### AVAILABLE RECORDS
[Begin]

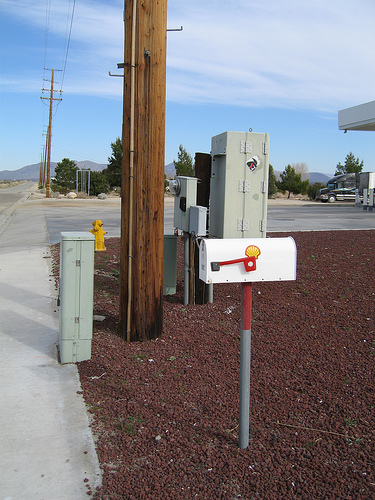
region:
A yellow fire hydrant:
[88, 216, 112, 251]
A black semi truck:
[315, 168, 359, 209]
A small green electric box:
[52, 226, 101, 362]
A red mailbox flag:
[210, 255, 255, 274]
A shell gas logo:
[240, 240, 257, 255]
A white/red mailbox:
[195, 227, 313, 452]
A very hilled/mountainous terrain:
[2, 157, 114, 184]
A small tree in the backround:
[276, 163, 306, 202]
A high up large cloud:
[92, 0, 374, 100]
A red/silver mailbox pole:
[235, 283, 258, 450]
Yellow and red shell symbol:
[245, 243, 263, 258]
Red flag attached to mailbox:
[212, 255, 255, 272]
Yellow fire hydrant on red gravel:
[90, 217, 106, 248]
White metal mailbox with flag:
[196, 234, 292, 276]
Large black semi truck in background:
[316, 169, 370, 199]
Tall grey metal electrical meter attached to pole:
[168, 173, 193, 303]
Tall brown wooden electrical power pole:
[38, 62, 59, 192]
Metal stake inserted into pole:
[105, 68, 120, 74]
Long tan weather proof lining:
[124, 0, 130, 336]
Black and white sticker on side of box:
[245, 152, 260, 170]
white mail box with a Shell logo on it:
[193, 232, 307, 455]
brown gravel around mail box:
[149, 325, 356, 489]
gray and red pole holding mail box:
[227, 278, 260, 451]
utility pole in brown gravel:
[118, 0, 167, 344]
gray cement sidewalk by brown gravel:
[0, 365, 101, 493]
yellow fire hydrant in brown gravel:
[79, 217, 115, 259]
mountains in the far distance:
[4, 151, 110, 190]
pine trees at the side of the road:
[42, 148, 116, 196]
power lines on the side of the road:
[34, 0, 81, 106]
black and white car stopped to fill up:
[316, 185, 362, 206]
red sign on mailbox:
[214, 254, 267, 281]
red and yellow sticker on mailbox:
[237, 239, 272, 265]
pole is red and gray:
[234, 279, 263, 461]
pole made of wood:
[115, 0, 183, 353]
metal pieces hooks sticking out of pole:
[93, 5, 188, 93]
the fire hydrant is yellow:
[80, 206, 123, 266]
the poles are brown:
[35, 51, 80, 216]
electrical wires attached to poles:
[33, 1, 90, 157]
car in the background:
[319, 172, 363, 214]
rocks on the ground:
[70, 236, 373, 498]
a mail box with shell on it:
[195, 235, 298, 284]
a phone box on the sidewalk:
[50, 229, 104, 366]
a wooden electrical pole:
[109, 5, 173, 343]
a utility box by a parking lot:
[205, 127, 268, 237]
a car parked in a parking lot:
[317, 186, 360, 202]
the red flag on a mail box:
[210, 252, 258, 273]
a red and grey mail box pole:
[231, 274, 264, 450]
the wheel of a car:
[325, 191, 337, 203]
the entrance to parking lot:
[4, 196, 57, 249]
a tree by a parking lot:
[276, 165, 304, 201]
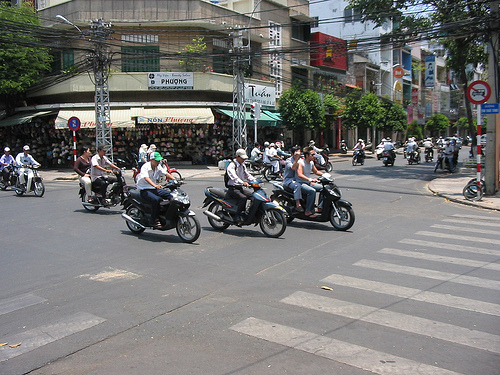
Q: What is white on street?
A: Broad white lines.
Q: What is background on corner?
A: Large brown building.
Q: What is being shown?
A: A motorcycle ride.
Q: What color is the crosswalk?
A: White.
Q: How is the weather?
A: Sunny.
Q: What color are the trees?
A: Green.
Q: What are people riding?
A: Motorcycles.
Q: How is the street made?
A: Of concrete.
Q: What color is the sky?
A: Blue.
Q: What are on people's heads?
A: Caps.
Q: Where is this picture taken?
A: An intersection.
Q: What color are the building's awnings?
A: Cream and green.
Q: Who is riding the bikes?
A: People.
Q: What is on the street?
A: Bikes.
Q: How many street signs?
A: 2.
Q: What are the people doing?
A: Riding.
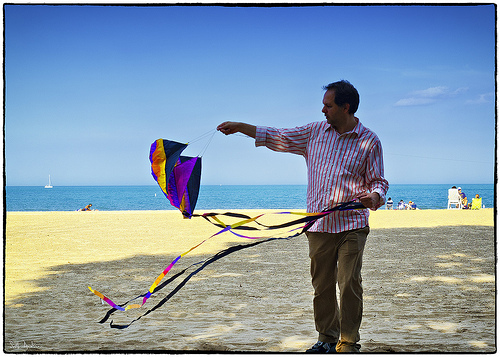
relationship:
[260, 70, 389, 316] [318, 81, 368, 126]
man has head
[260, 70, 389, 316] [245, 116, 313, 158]
man has arm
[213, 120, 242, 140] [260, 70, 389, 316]
hand of man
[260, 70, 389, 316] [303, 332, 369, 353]
man wearing shoes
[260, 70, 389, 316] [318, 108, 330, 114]
man has nose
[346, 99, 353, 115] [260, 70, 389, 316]
ear of man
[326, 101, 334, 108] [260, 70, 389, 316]
eye of man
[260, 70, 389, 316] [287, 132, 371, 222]
man wearing shirt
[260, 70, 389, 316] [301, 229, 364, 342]
man wearing pants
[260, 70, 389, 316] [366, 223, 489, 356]
man in shadow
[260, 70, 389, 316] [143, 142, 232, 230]
man holding kite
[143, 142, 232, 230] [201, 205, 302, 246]
kite has tail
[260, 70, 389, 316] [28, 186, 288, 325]
man on beach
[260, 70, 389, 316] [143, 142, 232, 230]
man flying kite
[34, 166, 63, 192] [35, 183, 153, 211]
boat on water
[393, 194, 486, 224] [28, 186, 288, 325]
people on beach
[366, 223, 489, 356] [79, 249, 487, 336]
shadow on sand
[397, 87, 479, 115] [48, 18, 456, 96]
cloud in sky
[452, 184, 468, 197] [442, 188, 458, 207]
person on chair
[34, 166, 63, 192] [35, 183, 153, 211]
boat in water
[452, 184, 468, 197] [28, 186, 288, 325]
person on beach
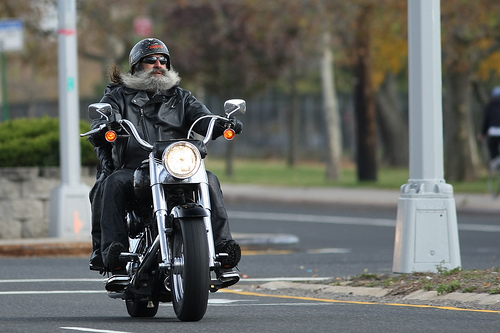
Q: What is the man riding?
A: A motor.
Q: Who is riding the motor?
A: A man.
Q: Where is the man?
A: Riding a motor.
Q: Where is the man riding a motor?
A: On the road.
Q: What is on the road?
A: Man riding a motor.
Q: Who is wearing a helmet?
A: Man riding a motor.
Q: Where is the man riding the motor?
A: On the road.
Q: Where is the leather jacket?
A: On the man riding a motor.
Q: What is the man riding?
A: A motorcycle.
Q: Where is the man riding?
A: On highway.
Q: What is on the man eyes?
A: Sunglasses.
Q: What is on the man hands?
A: Gloves.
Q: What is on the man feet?
A: Boots.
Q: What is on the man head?
A: A helmet.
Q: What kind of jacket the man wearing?
A: Leather jacket.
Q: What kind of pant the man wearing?
A: Leather pants.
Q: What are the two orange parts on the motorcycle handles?
A: Two lights.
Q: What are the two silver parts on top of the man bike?
A: Two mirrors.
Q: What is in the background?
A: Trees.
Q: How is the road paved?
A: With asphalt.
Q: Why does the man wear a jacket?
A: For warmth and protection.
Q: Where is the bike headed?
A: Towards the viewer.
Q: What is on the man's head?
A: A helmet.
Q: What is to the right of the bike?
A: A pole.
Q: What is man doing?
A: Riding motorcycle.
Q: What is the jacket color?
A: Black.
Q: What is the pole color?
A: Grey.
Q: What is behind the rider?
A: Brick wall.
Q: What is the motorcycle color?
A: Black and silver.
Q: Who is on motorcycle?
A: A man.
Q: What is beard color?
A: Grey.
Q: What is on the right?
A: Light post.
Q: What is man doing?
A: Riding bike.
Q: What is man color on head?
A: Black.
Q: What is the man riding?
A: A motorcycle.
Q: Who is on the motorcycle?
A: A man and a passenger.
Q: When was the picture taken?
A: During the day.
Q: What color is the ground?
A: Black.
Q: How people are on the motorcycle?
A: Two.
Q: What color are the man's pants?
A: Black.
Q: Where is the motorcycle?
A: On the street.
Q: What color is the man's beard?
A: Gray.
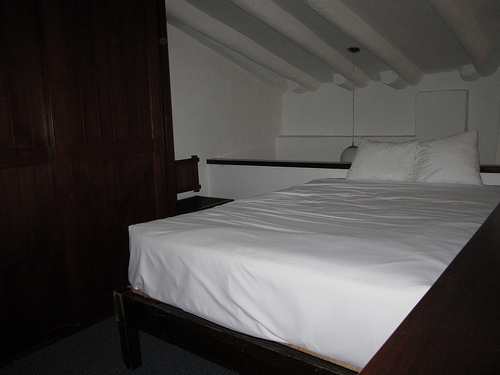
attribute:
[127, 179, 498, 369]
sheets — white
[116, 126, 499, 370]
bed — small, thick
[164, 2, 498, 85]
ceiling — sloped, white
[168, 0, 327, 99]
light — hanging, globe, white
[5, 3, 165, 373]
paneling — wood, dark brown, dark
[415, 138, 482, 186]
pillow — white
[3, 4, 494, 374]
room — small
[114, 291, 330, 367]
bed frame — brown, wood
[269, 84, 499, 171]
wall — white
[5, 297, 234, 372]
carpet — gray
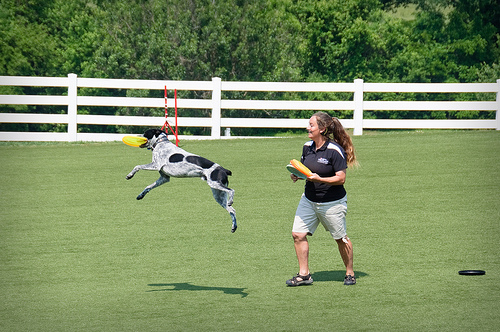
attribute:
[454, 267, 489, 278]
disc — black, laying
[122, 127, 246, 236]
dog — spotted, jumping, white, black, leaping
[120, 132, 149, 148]
frisbee — yellow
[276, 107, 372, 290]
woman — training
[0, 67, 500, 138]
fence — white, wooden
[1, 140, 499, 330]
grass — green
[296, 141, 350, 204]
shirt — black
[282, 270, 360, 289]
sandals — black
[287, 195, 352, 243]
shorts — tan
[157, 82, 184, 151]
jump — red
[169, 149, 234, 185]
spots — black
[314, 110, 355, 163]
hair — long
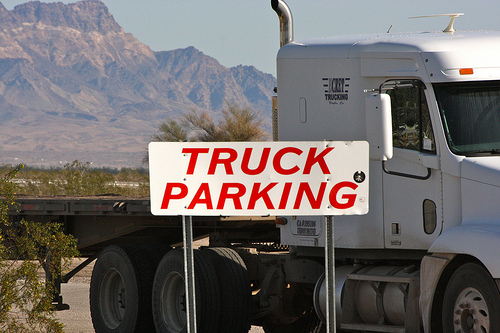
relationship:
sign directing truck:
[148, 140, 368, 217] [0, 0, 498, 330]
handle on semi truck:
[389, 220, 401, 238] [3, 0, 497, 332]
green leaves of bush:
[10, 215, 44, 237] [1, 206, 74, 331]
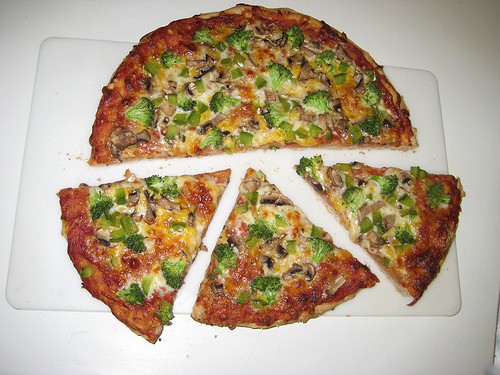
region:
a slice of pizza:
[271, 151, 466, 312]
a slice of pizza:
[61, 167, 230, 347]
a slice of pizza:
[196, 164, 368, 344]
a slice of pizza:
[63, 1, 425, 154]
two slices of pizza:
[185, 152, 463, 324]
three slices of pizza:
[39, 147, 463, 347]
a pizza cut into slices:
[55, 2, 471, 357]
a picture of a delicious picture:
[37, 4, 477, 344]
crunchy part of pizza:
[58, 186, 99, 258]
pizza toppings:
[189, 42, 321, 140]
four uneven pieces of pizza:
[52, 6, 464, 348]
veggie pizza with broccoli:
[251, 272, 284, 304]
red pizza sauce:
[191, 270, 377, 322]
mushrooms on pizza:
[263, 235, 315, 281]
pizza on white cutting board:
[2, 0, 471, 349]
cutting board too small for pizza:
[4, 35, 462, 315]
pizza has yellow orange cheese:
[143, 207, 194, 262]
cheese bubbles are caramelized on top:
[227, 64, 257, 131]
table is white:
[3, 0, 495, 373]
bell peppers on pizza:
[104, 210, 141, 245]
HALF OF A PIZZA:
[81, 0, 431, 160]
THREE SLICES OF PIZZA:
[46, 158, 471, 351]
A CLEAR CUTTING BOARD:
[11, 36, 482, 335]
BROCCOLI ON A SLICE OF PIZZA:
[119, 246, 191, 340]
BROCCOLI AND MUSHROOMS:
[101, 61, 207, 153]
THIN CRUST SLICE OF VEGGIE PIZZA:
[182, 167, 390, 342]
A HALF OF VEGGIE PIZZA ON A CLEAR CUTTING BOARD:
[87, 1, 438, 163]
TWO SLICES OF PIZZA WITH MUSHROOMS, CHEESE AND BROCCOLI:
[195, 153, 465, 336]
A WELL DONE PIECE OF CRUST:
[399, 171, 471, 306]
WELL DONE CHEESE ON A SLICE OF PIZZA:
[172, 163, 220, 259]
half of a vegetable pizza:
[72, 7, 459, 162]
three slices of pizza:
[43, 148, 475, 345]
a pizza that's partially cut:
[57, 10, 462, 336]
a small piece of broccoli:
[161, 251, 193, 291]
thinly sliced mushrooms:
[123, 182, 188, 220]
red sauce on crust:
[58, 185, 111, 304]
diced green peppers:
[105, 185, 137, 240]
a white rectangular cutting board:
[6, 1, 485, 353]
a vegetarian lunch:
[20, 9, 468, 351]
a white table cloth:
[6, 2, 485, 357]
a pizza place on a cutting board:
[46, 30, 463, 344]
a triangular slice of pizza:
[320, 157, 471, 276]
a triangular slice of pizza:
[200, 172, 348, 340]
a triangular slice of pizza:
[61, 172, 238, 349]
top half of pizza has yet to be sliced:
[85, 4, 435, 155]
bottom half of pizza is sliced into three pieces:
[62, 170, 460, 325]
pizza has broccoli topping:
[297, 146, 476, 336]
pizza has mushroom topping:
[218, 179, 371, 364]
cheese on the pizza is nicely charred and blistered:
[80, 23, 428, 147]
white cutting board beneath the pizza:
[2, 37, 66, 327]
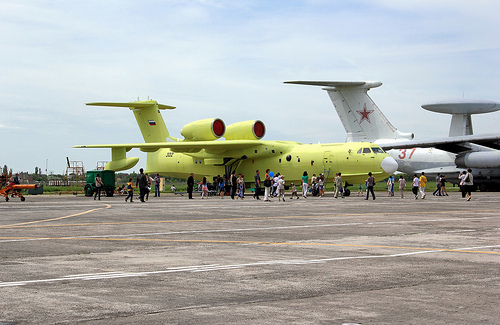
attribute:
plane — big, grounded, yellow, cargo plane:
[74, 98, 400, 192]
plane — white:
[285, 73, 498, 169]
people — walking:
[89, 172, 481, 202]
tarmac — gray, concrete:
[17, 202, 491, 256]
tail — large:
[86, 98, 189, 162]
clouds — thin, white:
[53, 21, 207, 53]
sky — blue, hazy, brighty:
[12, 4, 497, 134]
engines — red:
[174, 115, 268, 145]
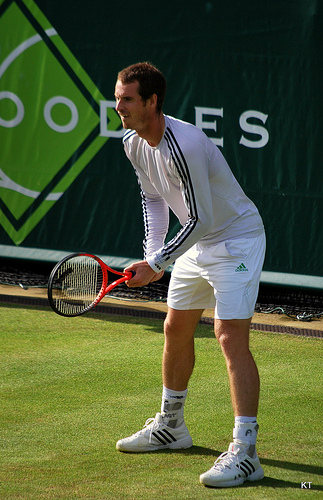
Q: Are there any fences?
A: No, there are no fences.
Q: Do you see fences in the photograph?
A: No, there are no fences.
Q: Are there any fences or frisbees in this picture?
A: No, there are no fences or frisbees.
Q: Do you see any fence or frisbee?
A: No, there are no fences or frisbees.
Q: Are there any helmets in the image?
A: No, there are no helmets.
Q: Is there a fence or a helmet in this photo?
A: No, there are no helmets or fences.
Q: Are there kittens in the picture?
A: No, there are no kittens.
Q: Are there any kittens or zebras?
A: No, there are no kittens or zebras.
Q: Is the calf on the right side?
A: Yes, the calf is on the right of the image.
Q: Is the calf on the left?
A: No, the calf is on the right of the image.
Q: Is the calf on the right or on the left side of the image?
A: The calf is on the right of the image.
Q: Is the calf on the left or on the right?
A: The calf is on the right of the image.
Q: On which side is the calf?
A: The calf is on the right of the image.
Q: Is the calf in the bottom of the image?
A: Yes, the calf is in the bottom of the image.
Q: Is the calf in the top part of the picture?
A: No, the calf is in the bottom of the image.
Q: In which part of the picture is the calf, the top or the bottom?
A: The calf is in the bottom of the image.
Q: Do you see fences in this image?
A: No, there are no fences.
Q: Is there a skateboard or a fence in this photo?
A: No, there are no fences or skateboards.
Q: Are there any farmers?
A: No, there are no farmers.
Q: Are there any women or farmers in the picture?
A: No, there are no farmers or women.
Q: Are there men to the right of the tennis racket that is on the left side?
A: Yes, there is a man to the right of the tennis racket.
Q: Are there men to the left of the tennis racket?
A: No, the man is to the right of the tennis racket.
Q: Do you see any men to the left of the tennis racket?
A: No, the man is to the right of the tennis racket.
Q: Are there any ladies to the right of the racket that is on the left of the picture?
A: No, there is a man to the right of the tennis racket.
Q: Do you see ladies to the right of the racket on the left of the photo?
A: No, there is a man to the right of the tennis racket.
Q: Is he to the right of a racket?
A: Yes, the man is to the right of a racket.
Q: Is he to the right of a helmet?
A: No, the man is to the right of a racket.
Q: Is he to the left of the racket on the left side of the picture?
A: No, the man is to the right of the racket.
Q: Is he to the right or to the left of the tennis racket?
A: The man is to the right of the tennis racket.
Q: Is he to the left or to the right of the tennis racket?
A: The man is to the right of the tennis racket.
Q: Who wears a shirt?
A: The man wears a shirt.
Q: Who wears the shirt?
A: The man wears a shirt.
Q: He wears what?
A: The man wears a shirt.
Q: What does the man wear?
A: The man wears a shirt.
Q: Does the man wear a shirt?
A: Yes, the man wears a shirt.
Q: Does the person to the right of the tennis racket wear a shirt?
A: Yes, the man wears a shirt.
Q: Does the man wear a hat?
A: No, the man wears a shirt.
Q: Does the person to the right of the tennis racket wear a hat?
A: No, the man wears a shirt.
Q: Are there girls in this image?
A: No, there are no girls.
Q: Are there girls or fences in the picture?
A: No, there are no girls or fences.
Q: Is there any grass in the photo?
A: Yes, there is grass.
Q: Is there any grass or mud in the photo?
A: Yes, there is grass.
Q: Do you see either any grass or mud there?
A: Yes, there is grass.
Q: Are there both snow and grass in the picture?
A: No, there is grass but no snow.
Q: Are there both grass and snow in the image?
A: No, there is grass but no snow.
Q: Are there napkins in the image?
A: No, there are no napkins.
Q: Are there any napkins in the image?
A: No, there are no napkins.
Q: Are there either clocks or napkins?
A: No, there are no napkins or clocks.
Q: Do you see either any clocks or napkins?
A: No, there are no napkins or clocks.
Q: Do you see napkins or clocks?
A: No, there are no napkins or clocks.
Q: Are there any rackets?
A: Yes, there is a racket.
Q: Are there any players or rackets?
A: Yes, there is a racket.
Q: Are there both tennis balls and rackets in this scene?
A: No, there is a racket but no tennis balls.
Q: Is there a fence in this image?
A: No, there are no fences.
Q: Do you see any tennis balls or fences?
A: No, there are no fences or tennis balls.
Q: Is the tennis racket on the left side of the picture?
A: Yes, the tennis racket is on the left of the image.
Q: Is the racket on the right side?
A: No, the racket is on the left of the image.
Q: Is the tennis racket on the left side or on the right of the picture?
A: The tennis racket is on the left of the image.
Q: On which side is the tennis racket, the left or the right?
A: The tennis racket is on the left of the image.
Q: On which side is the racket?
A: The racket is on the left of the image.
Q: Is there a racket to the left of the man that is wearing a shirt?
A: Yes, there is a racket to the left of the man.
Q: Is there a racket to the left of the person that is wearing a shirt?
A: Yes, there is a racket to the left of the man.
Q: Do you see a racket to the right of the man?
A: No, the racket is to the left of the man.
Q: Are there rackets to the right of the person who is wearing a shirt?
A: No, the racket is to the left of the man.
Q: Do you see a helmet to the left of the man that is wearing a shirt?
A: No, there is a racket to the left of the man.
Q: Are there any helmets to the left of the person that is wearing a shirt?
A: No, there is a racket to the left of the man.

[End]

### SHORT TASK
Copy out word for word every line from the one containing "cheese bubbles are" down to the one containing "[11, 36, 482, 335]", including both.

### WRITTEN ANSWER
cheese bubbles are caramelized on top:
[227, 64, 257, 131]
table is white:
[3, 0, 495, 373]
bell peppers on pizza:
[104, 210, 141, 245]
HALF OF A PIZZA:
[81, 0, 431, 160]
THREE SLICES OF PIZZA:
[46, 158, 471, 351]
A CLEAR CUTTING BOARD:
[11, 36, 482, 335]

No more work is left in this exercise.